Collected data
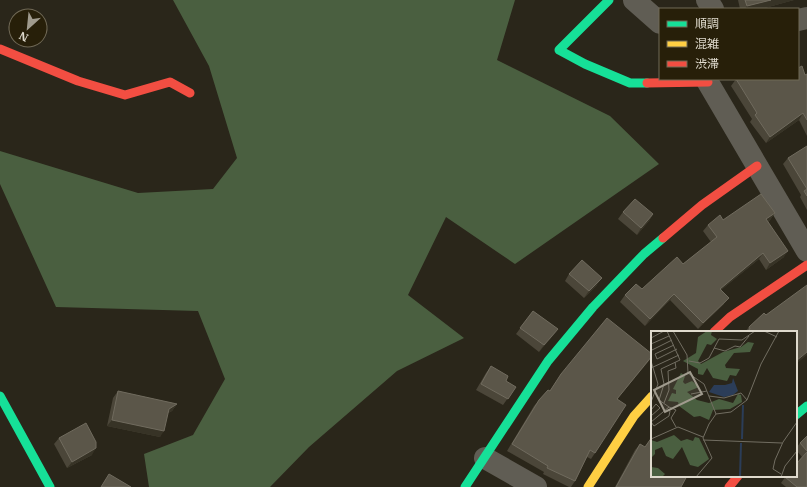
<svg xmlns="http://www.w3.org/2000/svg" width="807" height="487" font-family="'IBM Plex Serif','Noto Sans JP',serif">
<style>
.forest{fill:#4a5f40}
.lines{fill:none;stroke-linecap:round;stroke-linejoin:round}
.street{stroke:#605d54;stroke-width:22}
.fast{stroke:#16e098;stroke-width:9}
.slow{stroke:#ffcf43;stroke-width:9}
.jam{stroke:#f24e42;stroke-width:9}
.wall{fill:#4b4639}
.shaded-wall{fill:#373326}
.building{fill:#5b5649;stroke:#706b5e}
.inset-river{fill:none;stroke:#2b3d58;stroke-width:2}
.inset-road{fill:none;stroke:#726e62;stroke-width:1}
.view{fill:#a09b8e;fill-opacity:0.15;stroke:#a09b8e;stroke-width:2}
.inset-edge{fill:none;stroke:#dfdacd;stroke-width:2}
</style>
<rect width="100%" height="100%" fill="#2a261a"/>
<path class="forest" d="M173,0h342l-18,60 113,56 49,48 -144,100 -69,-47 -38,78 56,43 -67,33 -88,76 -39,40h-121l-5,-33 49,-19 32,-56 -27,-68 -142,-4 -56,-123v-33l138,42 75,-4 24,-31 -28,-92z"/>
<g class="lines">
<path class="street" d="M634,0l26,23
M707,0l6,9
M798,20l9,-2
M706,79l101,172
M485,458l51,29"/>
<path class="fast" d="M609,0l-50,50 26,14 45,19h17
M0,396l50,91
M796,415l11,-9
M465,487l83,-126 45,-54 51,-53 19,-16"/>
<path class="slow" d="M588,487l46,-71 18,-20"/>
<path class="jam" d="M0,49l78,32 47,14 45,-13 20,11
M647,83l61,-1
M663,238l39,-33 55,-39
M714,332l16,-15 77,-52
M729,487l9,-11"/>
</g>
<path class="wall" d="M738,0h56l-33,9h-21z
M807,74v62l-8,-16 -33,23 -16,-21 2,-3 -21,-33 5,-7 69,-4z
M807,146v64l-7,-13 1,-2 -18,-31 5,-6z
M623,212l30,2 -4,7 -12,14 -19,-16z
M775,213l-5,7 -2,2 16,35 -18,13 -7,-11 -38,31 3,14 -26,25 -28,-29 -25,26 -25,-24 5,-7 17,-6 41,-25 28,-22 -8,-11 5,-6 15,-5z
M569,274l28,11 -13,13 -19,-17z
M533,311l25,18 -19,23 -23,-18z
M749,327l47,5h-51z
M652,357l-35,42 -22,54 -4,6 -4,-2 -12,24 -4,6h-2l-26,-13 1,-2 -37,-21 27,-45 5,-6 11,-9 11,-17z
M491,366l15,15 10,6 -13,18 -27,-15 10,-17z
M118,391l59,13 -5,7 -4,2 -8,24 -53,-11 6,-28z
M807,436v51h-21l-5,-4 5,-7 16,-19 -6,-7v-2l4,-5z
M59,438l33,17 -25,13 -13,-24z
M640,444l41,43h-66l20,-37z"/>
<path class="shaded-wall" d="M771,0h23l-33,9h-16l2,-3z
M803,113l-4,7 -33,23 4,-6z
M775,213l-5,7 -8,6 4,-7z
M653,214l-4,7 -12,14 4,-7z
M788,251l-4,6 -18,13 4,-7z
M763,253l-4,6 -44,36 5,-6z
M602,278l-5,7 -13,13 5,-7z
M674,294l-4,6 -25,26 5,-7z
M729,298l-5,6 -26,25 5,-6z
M558,329l-5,7 -14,16 5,-7z
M807,352v3l-11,9v-3z
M652,356l-3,5 -37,44 5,-6z
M177,404l-5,7 -8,4 5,-6z
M112,420l52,11 -4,6 -53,-11z
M96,448l-4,7 -25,13 5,-6z"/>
<path class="building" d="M745,0h26l-24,6z
M802,66l3,9 2,-1v46l-4,-7 -33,24 -15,-22 2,-2 -21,-34h62v-11z
M807,146v50l-3,-5 3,-2 -19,-31z
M761,194l14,19 -9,6 22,32 -18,12 -7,-10 -43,36 9,9 -26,25 -29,-29 -24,25 -25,-24 11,-11 6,5 35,-32 6,7 34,-27 -9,-12 12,-10 3,5z
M635,199l18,15 -12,14 -18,-16z
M582,260l20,18 -13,13 -20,-17z
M807,285v67l-11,9v-29h-50l4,-3 -1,-2 15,-14 2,2z
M533,311l25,18 -14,16 -24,-17z
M607,318l45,36v2l-35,43 9,6 -31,48 -5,-3 -15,31 -28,-13 1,-2 -36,-22 27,-44 9,-10 2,1 11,-17z
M491,366l17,10 -2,5 10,6 -8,12 -27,-15z
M118,391l59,13 -8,5 -5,22 -52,-11z
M86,423l10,19v6l-24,14 -13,-24z
M807,436v15l-7,-8z
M652,437v39h35l-6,11h-65l24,-43 5,3z
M807,452v35h-10l-12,-10 1,-1h10v-12z
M109,474l22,13h-30z"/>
<g transform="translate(651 331)">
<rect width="146" height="146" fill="#2a261a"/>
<path d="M56,0h5l-1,4 6,4 -6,6 -4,-1 -9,17 3,3 22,-12 18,-5 7,-5 6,1 -4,9 -16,1 -9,12 1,3 14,1 -4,7 -6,-1 -3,6 -14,-3 -6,-10 -4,7 -5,-1v-5l-15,-8 13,-8 2,-16zM30,42l4,3 -2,6 2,2 7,-3 7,6 -12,5 10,8 12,3 10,-4 14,4 5,-9 3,1 1,7 -12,7 -17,1 -4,10 -9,-4 -6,1 -15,-11 -1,-4 -10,-1 4,-8 4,1v-4l-3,-1zM23,104l7,6 6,-2 6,2 2,-4 4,1 10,21 -11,8 -8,-2 -8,-18 -9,12 -7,-3 -4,-9 -7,3v4l-4,4v-18l6,2zM0,136l7,1 7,6 -3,3h-11z" fill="#4a5f40"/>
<path d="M82,47l5,13 -5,4 -9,2 -15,-5 5,-7h11l7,-2z" fill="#2b3d58"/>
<path class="inset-river" d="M91,108l1,-34M89,146l1,-34"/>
<path class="inset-road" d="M16,0l13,29 -19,9 3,15 -5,16 10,7 -18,15 3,4 15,-10 1,-5 -2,-2M22,0l14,24 1,18 16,11 12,30M113,0l13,6M0,7l13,-7M0,13l18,-8M23,14l-19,9 2,5 20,-10M0,16l1,3 20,-10M63,17l11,3 10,-5 5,1 9,-11M0,30l7,23 -7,18M38,30l11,2 9,-5 10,-19 23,1 13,-9M0,37l28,-13M0,44v15M40,63l16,-3M58,65l15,2 17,-5 6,7M13,72l5,-13 -1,-19 8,-3 -1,-6M18,76l7,3 -5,8 5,9M0,79l5,-6 4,4 -9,8M0,108l27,-12 25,10M52,109l79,3M130,143l-8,-5 2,-9 8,-18 14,-20M45,146l16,-19 -9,-20 6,-14 7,-10 15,-2 16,-12 14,-36 18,-33M130,146l4,-11 12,-15"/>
<path class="view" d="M39,41l12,22 -37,18 -11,-22z"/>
<rect width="146" height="146" class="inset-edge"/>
</g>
<rect x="659" y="8" width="140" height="72" fill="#271f09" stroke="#716a57"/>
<rect x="667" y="21" width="20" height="6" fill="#16e098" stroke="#716a57"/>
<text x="695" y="28" font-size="12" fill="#dfdacd">順調</text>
<rect x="667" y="41" width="20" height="6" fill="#ffcf43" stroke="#716a57"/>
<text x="695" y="48" font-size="12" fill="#dfdacd">混雑</text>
<rect x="667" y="61" width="20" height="6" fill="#f24e42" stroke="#716a57"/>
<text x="695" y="68" font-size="12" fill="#dfdacd">渋滞</text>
<g transform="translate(28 28) rotate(207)"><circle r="19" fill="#271f09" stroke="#716a57"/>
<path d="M0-3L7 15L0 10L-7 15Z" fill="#a09b8e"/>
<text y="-6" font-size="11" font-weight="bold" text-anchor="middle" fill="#dfdacd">N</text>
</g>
</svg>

YOUR ASSIGNMENT >>
There is a line with "M177,404l-5,7 -8,4 5,-6z" and a line with "6,4 -6,6 -4,-1" above. Copy exactly those two lines and all lines between them, with nothing else.

WRITTEN RESPONSE >>
M177,404l-5,7 -8,4 5,-6z
M112,420l52,11 -4,6 -53,-11z
M96,448l-4,7 -25,13 5,-6z"/>
<path class="building" d="M745,0h26l-24,6z
M802,66l3,9 2,-1v46l-4,-7 -33,24 -15,-22 2,-2 -21,-34h62v-11z
M807,146v50l-3,-5 3,-2 -19,-31z
M761,194l14,19 -9,6 22,32 -18,12 -7,-10 -43,36 9,9 -26,25 -29,-29 -24,25 -25,-24 11,-11 6,5 35,-32 6,7 34,-27 -9,-12 12,-10 3,5z
M635,199l18,15 -12,14 -18,-16z
M582,260l20,18 -13,13 -20,-17z
M807,285v67l-11,9v-29h-50l4,-3 -1,-2 15,-14 2,2z
M533,311l25,18 -14,16 -24,-17z
M607,318l45,36v2l-35,43 9,6 -31,48 -5,-3 -15,31 -28,-13 1,-2 -36,-22 27,-44 9,-10 2,1 11,-17z
M491,366l17,10 -2,5 10,6 -8,12 -27,-15z
M118,391l59,13 -8,5 -5,22 -52,-11z
M86,423l10,19v6l-24,14 -13,-24z
M807,436v15l-7,-8z
M652,437v39h35l-6,11h-65l24,-43 5,3z
M807,452v35h-10l-12,-10 1,-1h10v-12z
M109,474l22,13h-30z"/>
<g transform="translate(651 331)">
<rect width="146" height="146" fill="#2a261a"/>
<path d="M56,0h5l-1,4 6,4 -6,6 -4,-1 -9,17 3,3 22,-12 18,-5 7,-5 6,1 -4,9 -16,1 -9,12 1,3 14,1 -4,7 -6,-1 -3,6 -14,-3 -6,-10 -4,7 -5,-1v-5l-15,-8 13,-8 2,-16zM30,42l4,3 -2,6 2,2 7,-3 7,6 -12,5 10,8 12,3 10,-4 14,4 5,-9 3,1 1,7 -12,7 -17,1 -4,10 -9,-4 -6,1 -15,-11 -1,-4 -10,-1 4,-8 4,1v-4l-3,-1zM23,104l7,6 6,-2 6,2 2,-4 4,1 10,21 -11,8 -8,-2 -8,-18 -9,12 -7,-3 -4,-9 -7,3v4l-4,4v-18l6,2zM0,136l7,1 7,6 -3,3h-11z" fill="#4a5f40"/>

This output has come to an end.